SUPPLIED DATA:
•••

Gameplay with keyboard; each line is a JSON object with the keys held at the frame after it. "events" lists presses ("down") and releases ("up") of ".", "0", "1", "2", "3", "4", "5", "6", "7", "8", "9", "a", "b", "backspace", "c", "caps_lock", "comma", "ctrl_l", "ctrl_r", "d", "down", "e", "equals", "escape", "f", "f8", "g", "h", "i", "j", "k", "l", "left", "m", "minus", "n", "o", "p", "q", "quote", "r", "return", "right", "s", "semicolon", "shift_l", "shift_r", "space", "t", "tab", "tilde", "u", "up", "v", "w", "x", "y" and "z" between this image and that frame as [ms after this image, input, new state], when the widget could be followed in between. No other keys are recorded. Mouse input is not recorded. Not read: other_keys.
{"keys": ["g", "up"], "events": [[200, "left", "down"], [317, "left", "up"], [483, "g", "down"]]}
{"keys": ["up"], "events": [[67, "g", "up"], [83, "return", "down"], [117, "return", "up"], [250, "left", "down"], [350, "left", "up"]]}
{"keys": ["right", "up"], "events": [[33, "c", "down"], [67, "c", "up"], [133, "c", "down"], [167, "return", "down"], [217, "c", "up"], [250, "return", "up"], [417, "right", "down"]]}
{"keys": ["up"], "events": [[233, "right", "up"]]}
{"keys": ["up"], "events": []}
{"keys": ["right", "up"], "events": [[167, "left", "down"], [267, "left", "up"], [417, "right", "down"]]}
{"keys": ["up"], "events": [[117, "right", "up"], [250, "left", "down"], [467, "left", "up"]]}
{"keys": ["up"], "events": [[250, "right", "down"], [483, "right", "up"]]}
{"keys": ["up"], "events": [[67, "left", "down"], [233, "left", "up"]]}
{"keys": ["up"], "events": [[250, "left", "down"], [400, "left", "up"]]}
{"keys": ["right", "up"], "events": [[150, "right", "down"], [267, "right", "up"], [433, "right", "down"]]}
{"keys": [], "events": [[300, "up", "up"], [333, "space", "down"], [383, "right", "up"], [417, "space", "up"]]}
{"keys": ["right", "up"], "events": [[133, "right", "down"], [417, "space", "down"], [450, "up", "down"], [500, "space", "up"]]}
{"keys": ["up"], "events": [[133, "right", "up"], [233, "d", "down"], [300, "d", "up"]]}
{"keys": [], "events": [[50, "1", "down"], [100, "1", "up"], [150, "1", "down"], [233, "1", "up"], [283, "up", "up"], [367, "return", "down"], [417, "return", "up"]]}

•••

HOW TO COMPLETE THIS TASK: Print out all the entries above exactly.

SOLUTION:
Gameplay with keyboard; each line is a JSON object with the keys held at the frame after it. "events" lists presses ("down") and releases ("up") of ".", "0", "1", "2", "3", "4", "5", "6", "7", "8", "9", "a", "b", "backspace", "c", "caps_lock", "comma", "ctrl_l", "ctrl_r", "d", "down", "e", "equals", "escape", "f", "f8", "g", "h", "i", "j", "k", "l", "left", "m", "minus", "n", "o", "p", "q", "quote", "r", "return", "right", "s", "semicolon", "shift_l", "shift_r", "space", "t", "tab", "tilde", "u", "up", "v", "w", "x", "y" and "z" between this image and that frame as [ms after this image, input, new state], when the widget could be followed in between. No other keys are recorded. Mouse input is not recorded. Not read: other_keys.
{"keys": ["g", "up"], "events": [[200, "left", "down"], [317, "left", "up"], [483, "g", "down"]]}
{"keys": ["up"], "events": [[67, "g", "up"], [83, "return", "down"], [117, "return", "up"], [250, "left", "down"], [350, "left", "up"]]}
{"keys": ["right", "up"], "events": [[33, "c", "down"], [67, "c", "up"], [133, "c", "down"], [167, "return", "down"], [217, "c", "up"], [250, "return", "up"], [417, "right", "down"]]}
{"keys": ["up"], "events": [[233, "right", "up"]]}
{"keys": ["up"], "events": []}
{"keys": ["right", "up"], "events": [[167, "left", "down"], [267, "left", "up"], [417, "right", "down"]]}
{"keys": ["up"], "events": [[117, "right", "up"], [250, "left", "down"], [467, "left", "up"]]}
{"keys": ["up"], "events": [[250, "right", "down"], [483, "right", "up"]]}
{"keys": ["up"], "events": [[67, "left", "down"], [233, "left", "up"]]}
{"keys": ["up"], "events": [[250, "left", "down"], [400, "left", "up"]]}
{"keys": ["right", "up"], "events": [[150, "right", "down"], [267, "right", "up"], [433, "right", "down"]]}
{"keys": [], "events": [[300, "up", "up"], [333, "space", "down"], [383, "right", "up"], [417, "space", "up"]]}
{"keys": ["right", "up"], "events": [[133, "right", "down"], [417, "space", "down"], [450, "up", "down"], [500, "space", "up"]]}
{"keys": ["up"], "events": [[133, "right", "up"], [233, "d", "down"], [300, "d", "up"]]}
{"keys": [], "events": [[50, "1", "down"], [100, "1", "up"], [150, "1", "down"], [233, "1", "up"], [283, "up", "up"], [367, "return", "down"], [417, "return", "up"]]}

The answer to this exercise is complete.